**Goal of the exercise**.
Your result should be the lines holding the word "List", copied from the entries below.

Start of Data records

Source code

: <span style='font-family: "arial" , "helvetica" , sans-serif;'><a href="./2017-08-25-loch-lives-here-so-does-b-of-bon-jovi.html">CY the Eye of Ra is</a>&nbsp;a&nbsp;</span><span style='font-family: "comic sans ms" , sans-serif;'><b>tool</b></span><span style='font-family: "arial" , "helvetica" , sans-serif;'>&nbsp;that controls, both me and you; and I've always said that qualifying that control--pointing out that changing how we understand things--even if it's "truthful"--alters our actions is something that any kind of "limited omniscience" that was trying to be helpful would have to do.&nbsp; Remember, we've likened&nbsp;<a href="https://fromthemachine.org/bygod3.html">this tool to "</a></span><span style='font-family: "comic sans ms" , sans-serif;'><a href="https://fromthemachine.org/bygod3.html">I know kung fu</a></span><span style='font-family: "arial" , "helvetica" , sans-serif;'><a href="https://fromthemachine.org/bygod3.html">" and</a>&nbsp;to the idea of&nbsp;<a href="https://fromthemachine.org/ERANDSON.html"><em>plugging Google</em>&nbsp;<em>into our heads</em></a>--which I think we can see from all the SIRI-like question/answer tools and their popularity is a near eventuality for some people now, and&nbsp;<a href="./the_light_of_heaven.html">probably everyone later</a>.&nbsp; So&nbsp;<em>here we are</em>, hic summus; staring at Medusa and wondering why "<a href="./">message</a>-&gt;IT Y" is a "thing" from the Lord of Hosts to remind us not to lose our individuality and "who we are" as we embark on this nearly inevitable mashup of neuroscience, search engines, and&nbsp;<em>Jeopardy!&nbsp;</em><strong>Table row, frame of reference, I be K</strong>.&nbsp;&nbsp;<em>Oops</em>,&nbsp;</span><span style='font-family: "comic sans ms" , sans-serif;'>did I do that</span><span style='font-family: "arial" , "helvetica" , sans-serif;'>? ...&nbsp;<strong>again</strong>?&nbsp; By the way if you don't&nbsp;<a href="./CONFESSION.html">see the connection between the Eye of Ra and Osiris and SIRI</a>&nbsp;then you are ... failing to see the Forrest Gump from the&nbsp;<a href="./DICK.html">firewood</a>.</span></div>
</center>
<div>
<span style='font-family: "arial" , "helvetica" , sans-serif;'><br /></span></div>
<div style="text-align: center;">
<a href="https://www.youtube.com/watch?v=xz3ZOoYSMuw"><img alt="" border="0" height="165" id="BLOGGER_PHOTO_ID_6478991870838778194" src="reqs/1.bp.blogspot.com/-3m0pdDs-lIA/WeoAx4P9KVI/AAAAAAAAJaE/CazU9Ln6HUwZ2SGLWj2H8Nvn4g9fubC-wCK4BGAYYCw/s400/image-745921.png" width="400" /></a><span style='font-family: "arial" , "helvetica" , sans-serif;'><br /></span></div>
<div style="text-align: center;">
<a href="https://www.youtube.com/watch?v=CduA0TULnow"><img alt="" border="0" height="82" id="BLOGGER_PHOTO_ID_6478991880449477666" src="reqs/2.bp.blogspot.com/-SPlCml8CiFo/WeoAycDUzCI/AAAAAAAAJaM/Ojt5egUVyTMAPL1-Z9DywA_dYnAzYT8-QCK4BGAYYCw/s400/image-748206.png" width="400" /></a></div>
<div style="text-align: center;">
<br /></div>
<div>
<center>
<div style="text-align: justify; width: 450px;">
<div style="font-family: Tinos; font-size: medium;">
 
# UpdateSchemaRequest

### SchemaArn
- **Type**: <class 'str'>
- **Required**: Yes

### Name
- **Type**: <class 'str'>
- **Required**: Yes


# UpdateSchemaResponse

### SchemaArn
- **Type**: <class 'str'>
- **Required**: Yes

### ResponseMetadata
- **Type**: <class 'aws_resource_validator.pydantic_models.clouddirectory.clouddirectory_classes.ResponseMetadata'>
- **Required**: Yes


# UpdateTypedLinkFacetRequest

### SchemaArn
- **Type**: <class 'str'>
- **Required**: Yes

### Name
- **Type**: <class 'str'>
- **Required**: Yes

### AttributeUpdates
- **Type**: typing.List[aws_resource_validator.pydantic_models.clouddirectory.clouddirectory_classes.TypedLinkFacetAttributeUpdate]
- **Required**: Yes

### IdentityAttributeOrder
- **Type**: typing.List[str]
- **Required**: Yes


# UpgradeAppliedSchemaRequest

End of Data records

**Response to this exercise**.
- **Type**: typing.List[aws_resource_validator.pydantic_models.clouddirectory.clouddirectory_classes.TypedLinkFacetAttributeUpdate]
- **Type**: typing.List[str]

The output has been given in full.